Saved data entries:
......

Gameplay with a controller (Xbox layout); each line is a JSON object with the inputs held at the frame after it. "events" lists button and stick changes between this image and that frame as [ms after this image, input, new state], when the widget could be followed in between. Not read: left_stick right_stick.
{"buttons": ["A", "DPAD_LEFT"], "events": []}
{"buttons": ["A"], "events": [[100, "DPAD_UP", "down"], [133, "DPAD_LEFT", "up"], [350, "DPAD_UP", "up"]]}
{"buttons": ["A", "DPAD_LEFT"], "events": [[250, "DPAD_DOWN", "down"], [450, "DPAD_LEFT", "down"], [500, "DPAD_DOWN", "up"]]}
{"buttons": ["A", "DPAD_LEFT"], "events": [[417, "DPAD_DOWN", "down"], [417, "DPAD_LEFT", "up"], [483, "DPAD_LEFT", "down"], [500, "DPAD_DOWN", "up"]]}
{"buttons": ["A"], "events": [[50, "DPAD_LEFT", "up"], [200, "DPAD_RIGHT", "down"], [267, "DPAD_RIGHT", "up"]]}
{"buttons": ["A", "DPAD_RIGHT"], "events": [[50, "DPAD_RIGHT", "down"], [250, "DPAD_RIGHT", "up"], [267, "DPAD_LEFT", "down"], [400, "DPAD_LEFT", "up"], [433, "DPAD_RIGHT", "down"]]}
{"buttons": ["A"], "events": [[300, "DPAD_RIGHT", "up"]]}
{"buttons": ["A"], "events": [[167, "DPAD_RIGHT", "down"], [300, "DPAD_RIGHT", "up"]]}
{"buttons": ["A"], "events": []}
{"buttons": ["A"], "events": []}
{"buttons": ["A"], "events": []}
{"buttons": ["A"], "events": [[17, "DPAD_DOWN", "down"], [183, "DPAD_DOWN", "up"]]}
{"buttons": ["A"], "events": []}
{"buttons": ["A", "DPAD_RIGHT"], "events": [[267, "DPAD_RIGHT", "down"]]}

......

▶ **ASSIGNED TASK**:
Nothing in the data may be left out. Copy all of it exactly.

▶ **RESPONSE FOR THIS EXERCISE**:
Gameplay with a controller (Xbox layout); each line is a JSON object with the inputs held at the frame after it. "events" lists button and stick changes between this image and that frame as [ms after this image, input, new state], when the widget could be followed in between. Not read: left_stick right_stick.
{"buttons": ["A", "DPAD_LEFT"], "events": []}
{"buttons": ["A"], "events": [[100, "DPAD_UP", "down"], [133, "DPAD_LEFT", "up"], [350, "DPAD_UP", "up"]]}
{"buttons": ["A", "DPAD_LEFT"], "events": [[250, "DPAD_DOWN", "down"], [450, "DPAD_LEFT", "down"], [500, "DPAD_DOWN", "up"]]}
{"buttons": ["A", "DPAD_LEFT"], "events": [[417, "DPAD_DOWN", "down"], [417, "DPAD_LEFT", "up"], [483, "DPAD_LEFT", "down"], [500, "DPAD_DOWN", "up"]]}
{"buttons": ["A"], "events": [[50, "DPAD_LEFT", "up"], [200, "DPAD_RIGHT", "down"], [267, "DPAD_RIGHT", "up"]]}
{"buttons": ["A", "DPAD_RIGHT"], "events": [[50, "DPAD_RIGHT", "down"], [250, "DPAD_RIGHT", "up"], [267, "DPAD_LEFT", "down"], [400, "DPAD_LEFT", "up"], [433, "DPAD_RIGHT", "down"]]}
{"buttons": ["A"], "events": [[300, "DPAD_RIGHT", "up"]]}
{"buttons": ["A"], "events": [[167, "DPAD_RIGHT", "down"], [300, "DPAD_RIGHT", "up"]]}
{"buttons": ["A"], "events": []}
{"buttons": ["A"], "events": []}
{"buttons": ["A"], "events": []}
{"buttons": ["A"], "events": [[17, "DPAD_DOWN", "down"], [183, "DPAD_DOWN", "up"]]}
{"buttons": ["A"], "events": []}
{"buttons": ["A", "DPAD_RIGHT"], "events": [[267, "DPAD_RIGHT", "down"]]}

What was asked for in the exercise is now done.